The move could lead to a resumption of the bitter political battle waged last year between advocates of continuing large-scale federal water projects, most of them in the West and administration official who first provoked the fight but who have sought recently to avoid renewing it.

The Appropriations subcommittee on public wormks recommended this month that nearly $20 million in restudy and construction funds be made available for projects included last year on Carter's controversial "hit list." It also proposed funding for 36 new projects.

The subcommittee report has not been made public.

Administration officials said yesterday they would "uneqiuivocably fight" any attempt to revive projects terminated last year unless they were on a select list designated earlier for restudy. Only one of the subcommittee's six projects is on that list.

In addition to looming problems with the West over water policy, there are fresh indications of opposition from eastern interests.

The president is scheduled to meet today with the watersubcommittee of the National Governors' Association. But two of the eastern representatives said they would not attend.

Aides to Govs. Hugh Carey of New York and Micheal Dukakis of Massachusetts, both Democrats, said they would boycott the meeting because administration officials made clear in preliminary briefings last week that no provision would be made in Carter's water policy for funds to rehabilitate antiquated and crumbing eastern water systems.

"We think it would be a waste of time to go if they're not going to talk about our water problems in the East," a Dukakis aide said yeaterday.

Utah Democrat Scott Matheson, who heads the governors' water subcommittee, will lead the remaining six western members in a plea to Carter to include some help for the East in his water policy statement, due in about a week.

In briefings on water policy, Carter and his advisers have focused so far on the West or on general proposal that would apply nationwide. Last week, Carter made no mention of planned help for the Northeast in a briefing to a group of enviromental.

Carter did tell the enviromentalists he planned to seek $30 million to $50 million for general water management programs.
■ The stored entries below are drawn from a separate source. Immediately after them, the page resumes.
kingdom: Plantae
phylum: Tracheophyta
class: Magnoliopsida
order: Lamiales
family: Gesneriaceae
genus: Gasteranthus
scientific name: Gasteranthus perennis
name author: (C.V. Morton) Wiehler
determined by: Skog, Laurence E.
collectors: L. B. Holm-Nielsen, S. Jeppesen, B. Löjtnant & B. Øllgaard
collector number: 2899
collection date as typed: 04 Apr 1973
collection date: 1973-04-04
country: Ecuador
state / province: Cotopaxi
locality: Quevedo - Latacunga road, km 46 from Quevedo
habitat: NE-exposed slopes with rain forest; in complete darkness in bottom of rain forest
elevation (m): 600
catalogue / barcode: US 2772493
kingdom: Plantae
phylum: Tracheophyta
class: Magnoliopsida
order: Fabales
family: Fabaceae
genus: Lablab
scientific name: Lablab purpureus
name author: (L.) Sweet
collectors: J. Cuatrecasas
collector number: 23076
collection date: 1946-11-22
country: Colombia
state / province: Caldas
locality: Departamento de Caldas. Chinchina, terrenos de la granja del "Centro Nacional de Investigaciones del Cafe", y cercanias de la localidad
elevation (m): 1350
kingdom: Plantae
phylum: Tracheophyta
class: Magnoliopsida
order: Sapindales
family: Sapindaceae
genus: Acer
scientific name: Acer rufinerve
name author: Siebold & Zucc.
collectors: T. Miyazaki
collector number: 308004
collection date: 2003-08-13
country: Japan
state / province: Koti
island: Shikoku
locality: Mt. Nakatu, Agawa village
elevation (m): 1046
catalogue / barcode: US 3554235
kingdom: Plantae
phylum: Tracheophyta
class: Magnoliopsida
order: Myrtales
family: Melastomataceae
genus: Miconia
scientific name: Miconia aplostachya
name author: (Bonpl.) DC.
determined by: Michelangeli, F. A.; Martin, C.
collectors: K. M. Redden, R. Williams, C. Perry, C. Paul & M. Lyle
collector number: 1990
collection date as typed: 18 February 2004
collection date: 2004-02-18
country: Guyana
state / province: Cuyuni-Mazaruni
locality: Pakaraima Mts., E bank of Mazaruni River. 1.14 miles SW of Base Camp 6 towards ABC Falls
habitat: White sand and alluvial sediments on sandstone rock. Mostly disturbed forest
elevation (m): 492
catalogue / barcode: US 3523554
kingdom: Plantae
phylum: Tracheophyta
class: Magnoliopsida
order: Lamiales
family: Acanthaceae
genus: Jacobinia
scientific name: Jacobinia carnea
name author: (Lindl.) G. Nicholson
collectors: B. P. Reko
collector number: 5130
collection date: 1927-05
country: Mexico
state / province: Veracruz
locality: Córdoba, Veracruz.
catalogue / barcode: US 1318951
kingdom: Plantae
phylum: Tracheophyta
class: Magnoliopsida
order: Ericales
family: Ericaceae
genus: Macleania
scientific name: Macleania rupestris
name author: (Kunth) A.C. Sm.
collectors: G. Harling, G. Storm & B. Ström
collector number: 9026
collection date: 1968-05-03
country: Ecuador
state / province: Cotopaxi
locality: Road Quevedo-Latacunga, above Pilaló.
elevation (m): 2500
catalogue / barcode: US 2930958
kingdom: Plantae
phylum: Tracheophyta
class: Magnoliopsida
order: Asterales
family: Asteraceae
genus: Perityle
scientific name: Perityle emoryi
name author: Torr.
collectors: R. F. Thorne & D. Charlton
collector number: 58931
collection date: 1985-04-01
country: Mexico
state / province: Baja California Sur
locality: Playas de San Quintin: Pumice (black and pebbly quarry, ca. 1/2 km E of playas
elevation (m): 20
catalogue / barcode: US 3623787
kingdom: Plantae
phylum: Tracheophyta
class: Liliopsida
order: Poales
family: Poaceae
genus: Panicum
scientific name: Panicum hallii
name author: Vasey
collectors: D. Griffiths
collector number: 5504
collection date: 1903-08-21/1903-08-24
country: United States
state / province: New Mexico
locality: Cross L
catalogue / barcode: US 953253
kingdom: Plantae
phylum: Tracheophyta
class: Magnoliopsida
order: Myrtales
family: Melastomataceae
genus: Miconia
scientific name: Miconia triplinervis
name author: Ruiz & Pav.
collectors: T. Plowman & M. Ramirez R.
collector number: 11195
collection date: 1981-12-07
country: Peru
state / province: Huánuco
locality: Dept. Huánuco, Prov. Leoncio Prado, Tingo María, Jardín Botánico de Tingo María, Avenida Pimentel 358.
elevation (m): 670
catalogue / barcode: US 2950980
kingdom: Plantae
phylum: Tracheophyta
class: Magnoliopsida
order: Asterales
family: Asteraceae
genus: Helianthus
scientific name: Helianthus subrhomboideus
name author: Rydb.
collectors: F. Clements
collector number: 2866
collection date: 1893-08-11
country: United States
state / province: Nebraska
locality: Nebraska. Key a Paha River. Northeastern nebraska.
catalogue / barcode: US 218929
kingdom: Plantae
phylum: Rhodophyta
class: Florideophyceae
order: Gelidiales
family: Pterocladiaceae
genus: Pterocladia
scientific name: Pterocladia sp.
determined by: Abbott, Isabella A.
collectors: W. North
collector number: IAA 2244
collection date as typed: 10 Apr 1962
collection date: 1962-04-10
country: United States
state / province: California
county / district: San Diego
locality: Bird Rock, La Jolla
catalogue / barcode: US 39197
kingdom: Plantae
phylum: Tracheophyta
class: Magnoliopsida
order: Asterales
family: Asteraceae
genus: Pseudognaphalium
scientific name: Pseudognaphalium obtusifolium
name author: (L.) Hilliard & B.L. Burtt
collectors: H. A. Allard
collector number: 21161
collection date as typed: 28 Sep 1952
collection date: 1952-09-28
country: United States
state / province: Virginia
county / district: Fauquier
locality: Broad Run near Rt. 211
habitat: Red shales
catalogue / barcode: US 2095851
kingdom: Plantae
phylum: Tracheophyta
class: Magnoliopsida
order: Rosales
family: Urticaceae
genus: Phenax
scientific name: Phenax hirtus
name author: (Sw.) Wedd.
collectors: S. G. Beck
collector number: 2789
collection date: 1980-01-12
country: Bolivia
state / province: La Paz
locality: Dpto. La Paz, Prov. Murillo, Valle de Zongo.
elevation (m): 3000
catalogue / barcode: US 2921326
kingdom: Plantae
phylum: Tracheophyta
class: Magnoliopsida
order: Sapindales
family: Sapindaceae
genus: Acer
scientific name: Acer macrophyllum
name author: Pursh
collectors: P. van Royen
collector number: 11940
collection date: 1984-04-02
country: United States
Officials said that could include study of eastern water systems.

The President also said he favored requiring states to contribute 10 percent of annual federal construction appropriations for projects within their borders, and additional noncash contributions.

Federal overseers would also require tighter cost-benefit ratios on proposed new projects, he said.

Presidential and vice presidential aides emphasized last week that they wanted no part of any new fight over the large-scale water projects in the West. Yesterday, however, administration officials said they would fight five of the six projects the House subcommittee has recommended for refunding.

The Appropritations subcommittee report called for construction funds for Merramec Park, Mo., Yatesville Reservoir, Ky., and Narrows Dam, Colo.

Additional money was recommended for restudy of projects at La Farge Lake, Wis., Fruitland Mesa, Colo., and Savery-Pothook, Colo.

Of the six, only Narrows Dam had been on the administration's list of projects acceptable for restudy.

"The others," said an Interior Department official, "we opposed ealier and their termination was looked on as a long-term, not a short-term solution."

In addition to restarting the six projects the House subcommittee recommended outlays for various water projects that would exceed the president's budget recommendations by about $200 million.